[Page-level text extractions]
********************

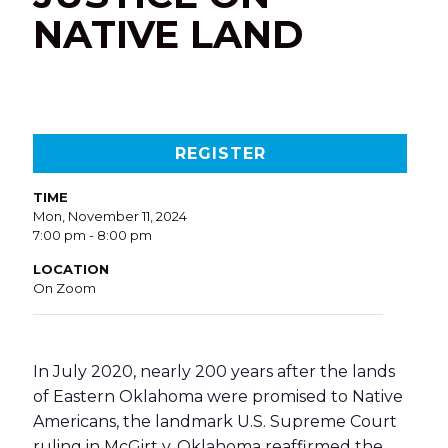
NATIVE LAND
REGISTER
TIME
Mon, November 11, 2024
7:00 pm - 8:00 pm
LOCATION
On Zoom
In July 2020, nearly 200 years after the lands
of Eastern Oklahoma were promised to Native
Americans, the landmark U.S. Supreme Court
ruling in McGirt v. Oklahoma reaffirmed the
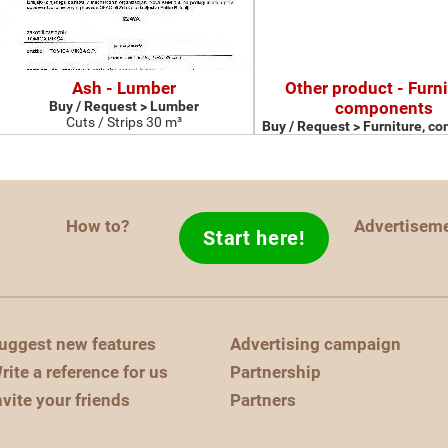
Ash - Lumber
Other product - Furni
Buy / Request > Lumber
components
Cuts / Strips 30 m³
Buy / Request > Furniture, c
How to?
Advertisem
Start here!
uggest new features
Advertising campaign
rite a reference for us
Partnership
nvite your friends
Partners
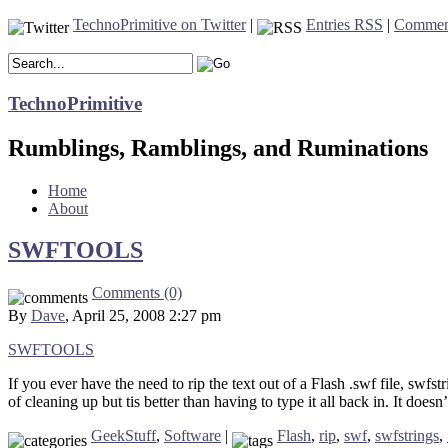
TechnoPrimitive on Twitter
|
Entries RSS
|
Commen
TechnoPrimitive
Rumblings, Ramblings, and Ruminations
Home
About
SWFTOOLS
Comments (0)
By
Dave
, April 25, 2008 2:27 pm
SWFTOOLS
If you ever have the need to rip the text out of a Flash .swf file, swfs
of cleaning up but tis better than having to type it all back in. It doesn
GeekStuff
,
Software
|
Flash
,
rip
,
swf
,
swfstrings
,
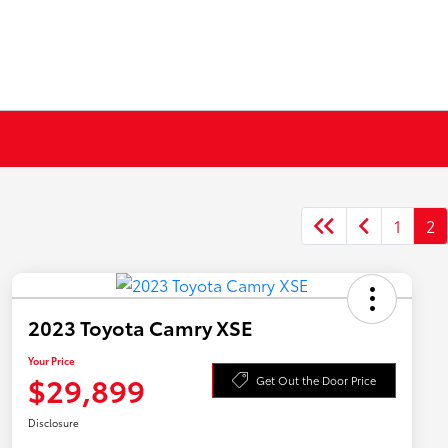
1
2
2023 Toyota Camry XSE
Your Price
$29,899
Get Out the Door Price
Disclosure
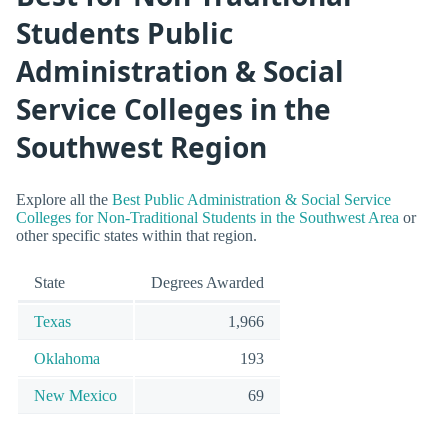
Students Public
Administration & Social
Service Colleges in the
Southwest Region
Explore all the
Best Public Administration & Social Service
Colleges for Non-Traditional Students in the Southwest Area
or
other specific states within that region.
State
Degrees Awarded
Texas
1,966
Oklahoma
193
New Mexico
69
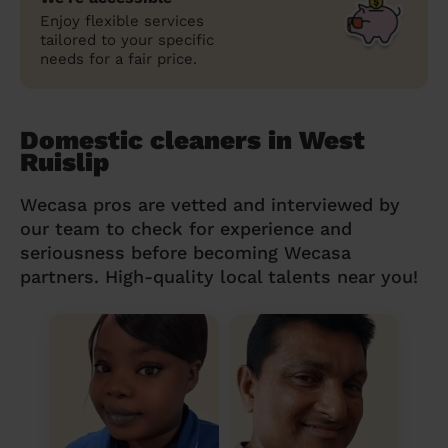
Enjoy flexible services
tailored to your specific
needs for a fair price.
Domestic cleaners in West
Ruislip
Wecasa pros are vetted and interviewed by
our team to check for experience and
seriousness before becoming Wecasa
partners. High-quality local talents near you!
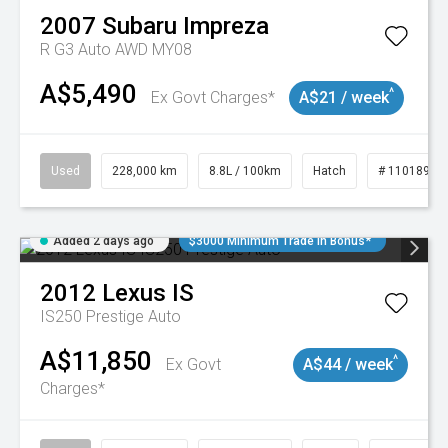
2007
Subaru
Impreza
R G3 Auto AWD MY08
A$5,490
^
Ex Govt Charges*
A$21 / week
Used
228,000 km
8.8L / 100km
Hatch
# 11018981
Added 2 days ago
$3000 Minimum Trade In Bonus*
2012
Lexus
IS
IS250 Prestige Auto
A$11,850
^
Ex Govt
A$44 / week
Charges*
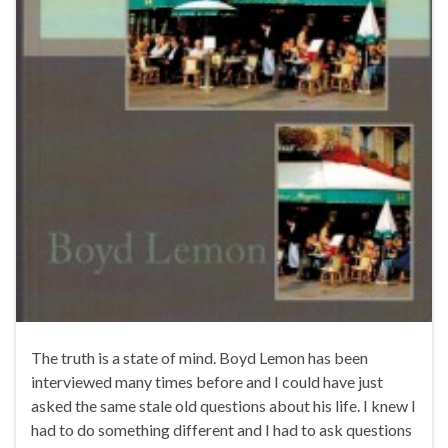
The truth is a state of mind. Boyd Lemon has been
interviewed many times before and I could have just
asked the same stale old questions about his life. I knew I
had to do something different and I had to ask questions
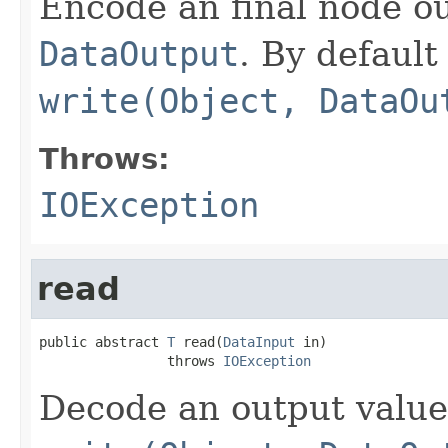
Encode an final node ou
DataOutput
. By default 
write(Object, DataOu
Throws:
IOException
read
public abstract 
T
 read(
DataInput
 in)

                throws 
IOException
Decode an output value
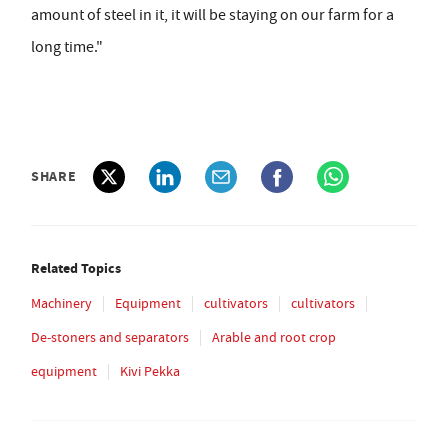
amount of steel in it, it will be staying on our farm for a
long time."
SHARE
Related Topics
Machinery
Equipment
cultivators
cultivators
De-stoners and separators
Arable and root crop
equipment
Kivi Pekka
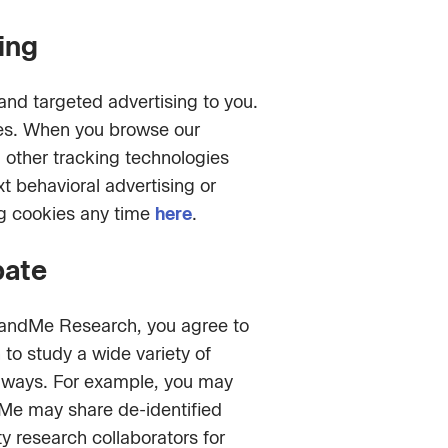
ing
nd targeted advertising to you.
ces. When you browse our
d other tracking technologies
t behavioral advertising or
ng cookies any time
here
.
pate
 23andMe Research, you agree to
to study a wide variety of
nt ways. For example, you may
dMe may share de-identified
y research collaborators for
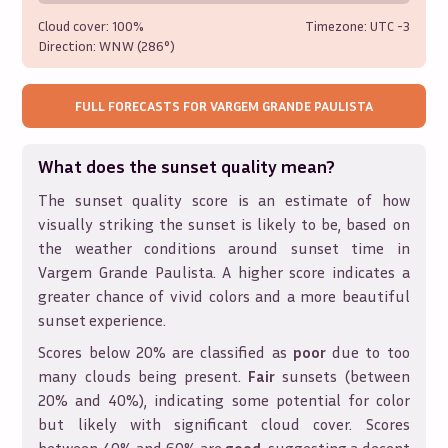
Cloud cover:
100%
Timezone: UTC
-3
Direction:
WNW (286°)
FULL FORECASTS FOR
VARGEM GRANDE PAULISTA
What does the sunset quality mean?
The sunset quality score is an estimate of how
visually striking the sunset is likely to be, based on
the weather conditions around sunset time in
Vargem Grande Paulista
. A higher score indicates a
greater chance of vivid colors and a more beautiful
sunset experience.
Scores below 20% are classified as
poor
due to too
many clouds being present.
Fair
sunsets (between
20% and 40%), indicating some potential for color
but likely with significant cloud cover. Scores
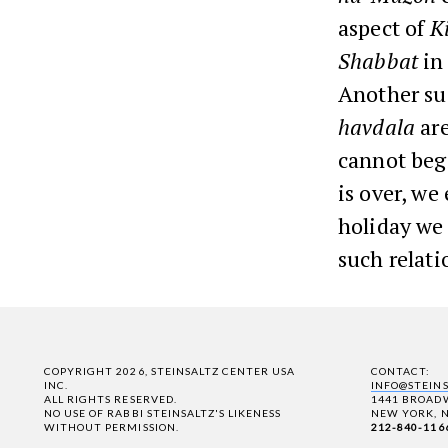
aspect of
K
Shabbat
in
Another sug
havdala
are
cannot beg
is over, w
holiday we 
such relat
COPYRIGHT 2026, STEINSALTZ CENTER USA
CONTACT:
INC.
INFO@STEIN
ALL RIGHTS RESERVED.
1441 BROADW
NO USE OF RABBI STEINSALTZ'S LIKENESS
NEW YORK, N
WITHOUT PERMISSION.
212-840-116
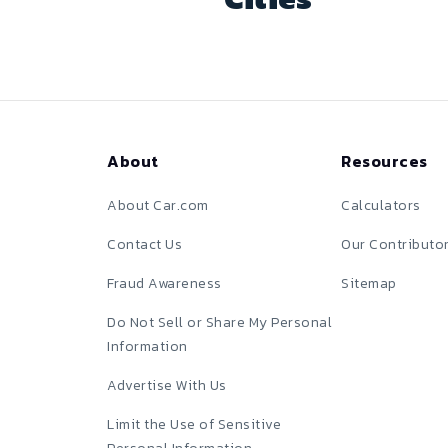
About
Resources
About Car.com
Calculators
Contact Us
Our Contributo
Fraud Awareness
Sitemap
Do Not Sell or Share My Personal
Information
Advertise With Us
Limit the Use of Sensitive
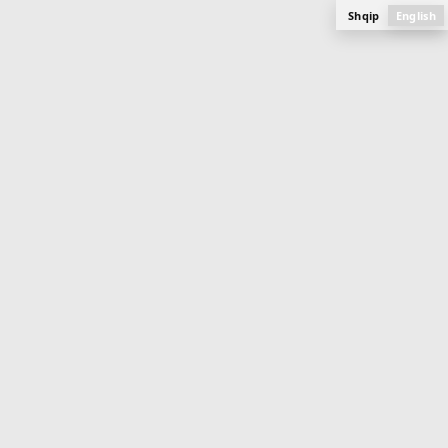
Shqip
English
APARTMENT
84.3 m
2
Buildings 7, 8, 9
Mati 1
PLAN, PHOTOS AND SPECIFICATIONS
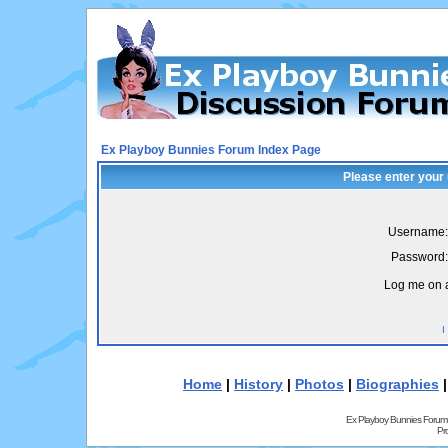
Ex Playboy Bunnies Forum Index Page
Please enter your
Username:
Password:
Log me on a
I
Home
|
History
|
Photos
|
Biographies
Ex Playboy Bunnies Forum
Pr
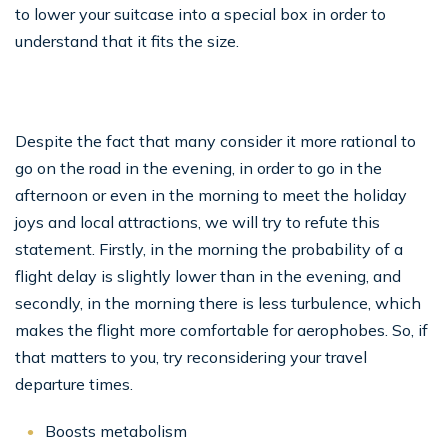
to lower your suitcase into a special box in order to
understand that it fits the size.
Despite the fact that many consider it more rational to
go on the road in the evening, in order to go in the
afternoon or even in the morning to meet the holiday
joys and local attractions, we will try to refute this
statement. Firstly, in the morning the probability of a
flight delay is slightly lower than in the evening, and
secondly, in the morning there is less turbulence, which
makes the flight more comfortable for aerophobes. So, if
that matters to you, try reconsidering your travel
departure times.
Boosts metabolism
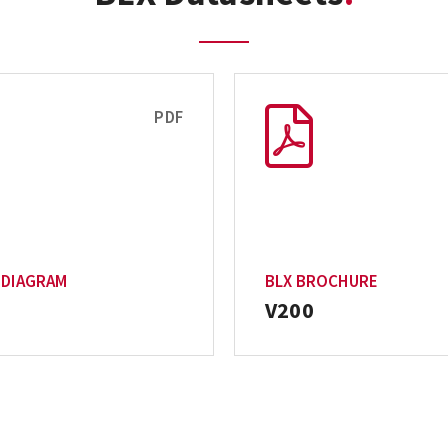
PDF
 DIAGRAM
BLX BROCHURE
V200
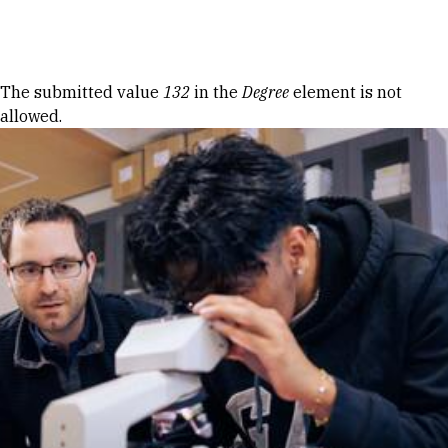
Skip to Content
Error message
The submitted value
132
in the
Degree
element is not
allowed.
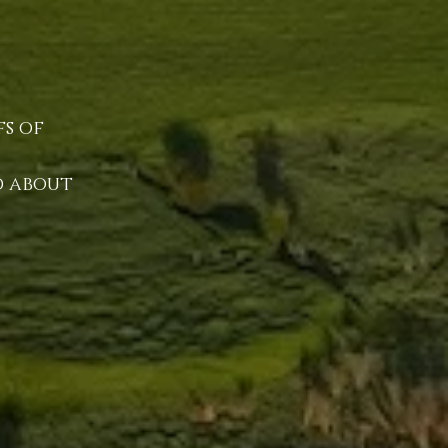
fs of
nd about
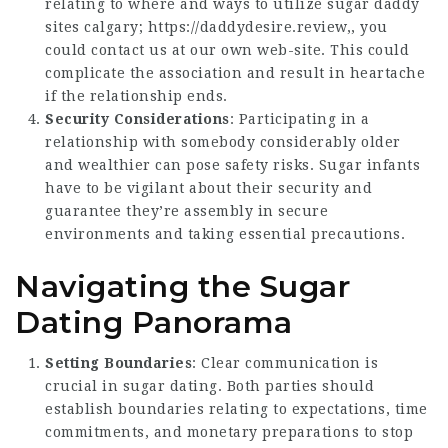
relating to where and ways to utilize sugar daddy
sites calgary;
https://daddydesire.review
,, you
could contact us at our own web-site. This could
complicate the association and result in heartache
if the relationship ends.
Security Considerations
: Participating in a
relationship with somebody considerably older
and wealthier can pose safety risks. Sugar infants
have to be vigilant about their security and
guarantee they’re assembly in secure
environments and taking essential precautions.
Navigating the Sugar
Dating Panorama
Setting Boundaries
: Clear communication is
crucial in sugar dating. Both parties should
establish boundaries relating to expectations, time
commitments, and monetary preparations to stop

********************

* Directions:
Put the lines of the data from the line with "Encode an final node ou" to the line with "212-840-116", both included, into a numbered list. Skip blank lines and leave the pictures out.

* Task result:
1. Encode an final node ou
2. DataOutput
3. . By default 
4. write(Object, DataOu
5. Throws:
6. IOException
7. read
8. public abstract 
9. T
10.  read(
11. DataInput
12.  in)
13.                 throws 
14. IOException
15. Decode an output value
16. amount of steel in it, it will be staying on our farm for a
17. long time."
18. SHARE
19. Related Topics
20. Machinery
21. Equipment
22. cultivators
23. cultivators
24. De-stoners and separators
25. Arable and root crop
26. equipment
27. Kivi Pekka
28. ing
29. nd targeted advertising to you.
30. ces. When you browse our
31. d other tracking technologies
32. t behavioral advertising or
33. ng cookies any time
34. here
35. .
36. pate
37.  23andMe Research, you agree to
38. to study a wide variety of
39. nt ways. For example, you may
40. dMe may share de-identified
41. y research collaborators for
42. Cloud cover:
43. 100%
44. Timezone: UTC
45. -3
46. Direction:
47. WNW (286°)
48. FULL FORECASTS FOR
49. VARGEM GRANDE PAULISTA
50. What does the sunset quality mean?
51. The sunset quality score is an estimate of how
52. visually striking the sunset is likely to be, based on
53. the weather conditions around sunset time in
54. Vargem Grande Paulista
55. . A higher score indicates a
56. greater chance of vivid colors and a more beautiful
57. sunset experience.
58. Scores below 20% are classified as
59. poor
60. due to too
61. many clouds being present.
62. Fair
63. sunsets (between
64. 20% and 40%), indicating some potential for color
65. but likely with significant cloud cover. Scores
66. aspect of
67. K
68. Shabbat
69. in
70. Another sug
71. havdala
72. are
73. cannot beg
74. is over, w
75. holiday we 
76. such relat
77. COPYRIGHT 2026, STEINSALTZ CENTER USA
78. CONTACT:
79. INC.
80. INFO@STEIN
81. ALL RIGHTS RESERVED.
82. 1441 BROADW
83. NO USE OF RABBI STEINSALTZ'S LIKENESS
84. NEW YORK, N
85. WITHOUT PERMISSION.
86. 212-840-116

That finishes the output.